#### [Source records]
****************************************

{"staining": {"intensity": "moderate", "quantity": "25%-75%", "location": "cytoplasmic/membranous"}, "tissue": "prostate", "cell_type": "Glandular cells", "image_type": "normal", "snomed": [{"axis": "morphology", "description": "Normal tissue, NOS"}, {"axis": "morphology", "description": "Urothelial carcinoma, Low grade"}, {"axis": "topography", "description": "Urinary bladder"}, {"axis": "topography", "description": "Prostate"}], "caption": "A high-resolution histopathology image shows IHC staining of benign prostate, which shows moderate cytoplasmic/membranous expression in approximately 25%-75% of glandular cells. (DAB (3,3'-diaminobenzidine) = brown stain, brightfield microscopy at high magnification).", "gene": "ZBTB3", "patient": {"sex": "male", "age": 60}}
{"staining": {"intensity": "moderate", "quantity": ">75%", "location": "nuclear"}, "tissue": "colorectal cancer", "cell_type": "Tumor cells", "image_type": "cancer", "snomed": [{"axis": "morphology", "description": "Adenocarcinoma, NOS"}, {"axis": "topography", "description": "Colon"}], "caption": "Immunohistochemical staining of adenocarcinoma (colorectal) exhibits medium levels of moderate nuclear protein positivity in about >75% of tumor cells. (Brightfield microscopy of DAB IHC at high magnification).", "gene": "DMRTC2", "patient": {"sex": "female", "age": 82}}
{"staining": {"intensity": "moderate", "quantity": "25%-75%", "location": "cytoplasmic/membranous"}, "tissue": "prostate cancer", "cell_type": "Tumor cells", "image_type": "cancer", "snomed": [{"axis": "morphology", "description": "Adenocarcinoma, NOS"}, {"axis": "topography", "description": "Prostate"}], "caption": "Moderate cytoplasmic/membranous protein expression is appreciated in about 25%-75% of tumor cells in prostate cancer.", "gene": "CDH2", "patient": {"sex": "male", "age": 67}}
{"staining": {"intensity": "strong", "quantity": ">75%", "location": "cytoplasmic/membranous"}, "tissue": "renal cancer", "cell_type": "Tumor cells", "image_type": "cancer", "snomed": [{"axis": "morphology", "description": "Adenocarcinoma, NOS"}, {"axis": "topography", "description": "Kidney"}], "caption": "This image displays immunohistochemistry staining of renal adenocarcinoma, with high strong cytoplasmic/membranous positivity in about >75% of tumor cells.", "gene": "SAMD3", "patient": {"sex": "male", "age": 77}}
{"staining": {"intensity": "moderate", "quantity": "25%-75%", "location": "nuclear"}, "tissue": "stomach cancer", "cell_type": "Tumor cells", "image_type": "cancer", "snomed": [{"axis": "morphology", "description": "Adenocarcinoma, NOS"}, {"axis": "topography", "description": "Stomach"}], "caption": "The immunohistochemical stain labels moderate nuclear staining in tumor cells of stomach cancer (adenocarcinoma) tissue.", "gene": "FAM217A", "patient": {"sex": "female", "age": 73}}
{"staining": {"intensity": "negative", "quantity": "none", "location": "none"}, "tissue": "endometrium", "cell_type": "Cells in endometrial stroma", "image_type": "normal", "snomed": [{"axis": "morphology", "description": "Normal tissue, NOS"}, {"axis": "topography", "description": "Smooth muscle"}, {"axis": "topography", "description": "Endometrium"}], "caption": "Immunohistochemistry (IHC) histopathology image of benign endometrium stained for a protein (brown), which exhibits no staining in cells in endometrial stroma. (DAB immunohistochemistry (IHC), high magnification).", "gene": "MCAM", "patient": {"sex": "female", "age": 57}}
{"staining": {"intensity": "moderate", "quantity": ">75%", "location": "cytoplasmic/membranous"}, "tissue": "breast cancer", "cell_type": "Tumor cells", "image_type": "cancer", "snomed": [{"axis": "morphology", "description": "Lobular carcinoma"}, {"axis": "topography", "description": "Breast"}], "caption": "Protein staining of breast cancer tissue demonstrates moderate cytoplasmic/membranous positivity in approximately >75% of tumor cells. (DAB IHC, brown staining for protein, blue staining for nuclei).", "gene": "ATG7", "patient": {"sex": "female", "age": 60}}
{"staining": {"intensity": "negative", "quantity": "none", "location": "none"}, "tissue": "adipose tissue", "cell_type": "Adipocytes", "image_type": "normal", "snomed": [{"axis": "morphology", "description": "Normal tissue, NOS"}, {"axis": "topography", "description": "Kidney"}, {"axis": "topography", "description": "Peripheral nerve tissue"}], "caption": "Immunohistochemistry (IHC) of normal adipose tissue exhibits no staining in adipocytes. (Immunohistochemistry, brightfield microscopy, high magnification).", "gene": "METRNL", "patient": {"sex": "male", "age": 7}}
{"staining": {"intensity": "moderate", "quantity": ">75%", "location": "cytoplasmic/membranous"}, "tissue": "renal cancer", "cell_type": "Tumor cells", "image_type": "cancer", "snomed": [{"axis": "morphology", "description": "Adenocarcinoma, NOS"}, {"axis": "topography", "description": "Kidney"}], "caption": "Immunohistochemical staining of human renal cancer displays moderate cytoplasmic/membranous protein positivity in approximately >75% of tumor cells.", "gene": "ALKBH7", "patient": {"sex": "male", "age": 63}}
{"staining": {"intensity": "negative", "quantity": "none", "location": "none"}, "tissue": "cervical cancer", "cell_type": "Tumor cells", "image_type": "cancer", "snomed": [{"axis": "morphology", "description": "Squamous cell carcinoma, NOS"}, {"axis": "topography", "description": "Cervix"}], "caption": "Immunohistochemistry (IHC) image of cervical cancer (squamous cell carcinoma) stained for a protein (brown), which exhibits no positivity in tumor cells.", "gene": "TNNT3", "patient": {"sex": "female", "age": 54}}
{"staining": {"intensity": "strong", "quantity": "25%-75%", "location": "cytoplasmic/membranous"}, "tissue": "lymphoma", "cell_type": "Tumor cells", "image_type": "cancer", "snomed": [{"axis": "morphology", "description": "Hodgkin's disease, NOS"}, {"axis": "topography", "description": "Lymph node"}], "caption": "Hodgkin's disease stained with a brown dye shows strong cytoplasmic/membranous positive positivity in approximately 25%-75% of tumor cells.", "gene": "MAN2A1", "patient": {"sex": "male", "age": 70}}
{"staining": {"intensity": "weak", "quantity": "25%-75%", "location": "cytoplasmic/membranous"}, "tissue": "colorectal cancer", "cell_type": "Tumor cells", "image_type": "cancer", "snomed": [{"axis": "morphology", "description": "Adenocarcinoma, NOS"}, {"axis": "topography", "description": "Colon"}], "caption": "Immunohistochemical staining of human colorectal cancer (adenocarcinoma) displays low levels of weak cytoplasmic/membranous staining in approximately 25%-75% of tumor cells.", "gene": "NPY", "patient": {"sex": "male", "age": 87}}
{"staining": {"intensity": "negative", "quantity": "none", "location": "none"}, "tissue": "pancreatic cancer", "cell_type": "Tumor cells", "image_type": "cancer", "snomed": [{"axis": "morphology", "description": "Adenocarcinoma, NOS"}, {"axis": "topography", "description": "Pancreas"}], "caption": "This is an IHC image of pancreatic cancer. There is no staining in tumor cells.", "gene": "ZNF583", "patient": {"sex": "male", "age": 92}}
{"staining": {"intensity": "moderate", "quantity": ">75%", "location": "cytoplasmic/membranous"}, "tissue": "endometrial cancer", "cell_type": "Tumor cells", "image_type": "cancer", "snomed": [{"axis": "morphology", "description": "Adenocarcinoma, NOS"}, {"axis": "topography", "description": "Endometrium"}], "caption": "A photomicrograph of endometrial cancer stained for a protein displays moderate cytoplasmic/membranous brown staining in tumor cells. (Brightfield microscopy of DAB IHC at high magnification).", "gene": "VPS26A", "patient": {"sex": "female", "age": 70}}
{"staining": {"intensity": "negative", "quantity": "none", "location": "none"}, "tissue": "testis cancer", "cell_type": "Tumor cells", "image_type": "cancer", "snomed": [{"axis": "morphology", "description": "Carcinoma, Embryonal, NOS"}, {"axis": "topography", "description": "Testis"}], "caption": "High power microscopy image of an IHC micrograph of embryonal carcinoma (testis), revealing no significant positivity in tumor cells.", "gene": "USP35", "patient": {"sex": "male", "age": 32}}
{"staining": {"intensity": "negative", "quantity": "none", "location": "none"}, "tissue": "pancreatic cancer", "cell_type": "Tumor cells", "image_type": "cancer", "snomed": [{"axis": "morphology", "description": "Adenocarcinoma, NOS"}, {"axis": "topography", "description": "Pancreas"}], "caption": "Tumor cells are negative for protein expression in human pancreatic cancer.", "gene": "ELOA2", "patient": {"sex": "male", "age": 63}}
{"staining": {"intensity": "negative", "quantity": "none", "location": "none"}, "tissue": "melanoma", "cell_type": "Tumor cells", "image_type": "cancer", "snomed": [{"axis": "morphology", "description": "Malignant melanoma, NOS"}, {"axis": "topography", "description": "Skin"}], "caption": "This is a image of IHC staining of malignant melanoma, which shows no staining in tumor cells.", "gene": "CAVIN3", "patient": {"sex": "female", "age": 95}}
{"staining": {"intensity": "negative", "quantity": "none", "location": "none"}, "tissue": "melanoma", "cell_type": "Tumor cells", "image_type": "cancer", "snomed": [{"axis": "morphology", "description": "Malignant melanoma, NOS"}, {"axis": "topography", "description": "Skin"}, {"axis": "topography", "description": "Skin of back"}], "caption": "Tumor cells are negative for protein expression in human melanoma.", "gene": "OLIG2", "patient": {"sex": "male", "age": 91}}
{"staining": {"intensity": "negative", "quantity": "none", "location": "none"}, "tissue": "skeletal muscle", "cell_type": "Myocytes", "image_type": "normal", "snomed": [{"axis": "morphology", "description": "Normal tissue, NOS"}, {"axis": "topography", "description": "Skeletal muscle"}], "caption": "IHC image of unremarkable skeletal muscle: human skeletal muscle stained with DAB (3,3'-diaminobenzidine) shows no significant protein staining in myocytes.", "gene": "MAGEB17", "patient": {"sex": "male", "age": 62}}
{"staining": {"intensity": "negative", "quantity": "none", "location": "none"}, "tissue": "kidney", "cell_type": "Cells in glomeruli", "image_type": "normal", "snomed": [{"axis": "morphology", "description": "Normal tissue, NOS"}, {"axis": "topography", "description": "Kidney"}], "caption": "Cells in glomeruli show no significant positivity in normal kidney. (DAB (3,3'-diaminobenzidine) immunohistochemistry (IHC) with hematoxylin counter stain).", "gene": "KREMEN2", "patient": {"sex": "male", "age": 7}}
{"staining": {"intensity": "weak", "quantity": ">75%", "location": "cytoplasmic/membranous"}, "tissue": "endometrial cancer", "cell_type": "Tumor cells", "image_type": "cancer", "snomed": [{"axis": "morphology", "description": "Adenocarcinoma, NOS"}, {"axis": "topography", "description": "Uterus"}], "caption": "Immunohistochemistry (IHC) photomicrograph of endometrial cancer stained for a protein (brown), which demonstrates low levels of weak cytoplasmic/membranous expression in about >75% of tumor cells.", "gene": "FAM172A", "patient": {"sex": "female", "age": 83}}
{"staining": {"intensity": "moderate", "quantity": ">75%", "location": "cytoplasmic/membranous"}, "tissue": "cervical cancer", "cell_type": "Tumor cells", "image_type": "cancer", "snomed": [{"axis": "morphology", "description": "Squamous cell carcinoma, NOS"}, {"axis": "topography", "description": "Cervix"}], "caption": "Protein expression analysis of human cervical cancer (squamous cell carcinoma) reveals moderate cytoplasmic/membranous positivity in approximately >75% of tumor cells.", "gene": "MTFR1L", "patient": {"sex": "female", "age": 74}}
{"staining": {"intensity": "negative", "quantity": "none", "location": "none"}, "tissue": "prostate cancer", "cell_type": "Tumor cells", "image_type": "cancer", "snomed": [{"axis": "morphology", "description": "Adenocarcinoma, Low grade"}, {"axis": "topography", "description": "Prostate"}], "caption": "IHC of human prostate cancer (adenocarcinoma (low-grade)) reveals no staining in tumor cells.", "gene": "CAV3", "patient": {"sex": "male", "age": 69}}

****************************************

#### [What to work on]
Across all the records above, how many lines hold the word "Endometrium"? Answer with only that number.

#### [Written solution]
2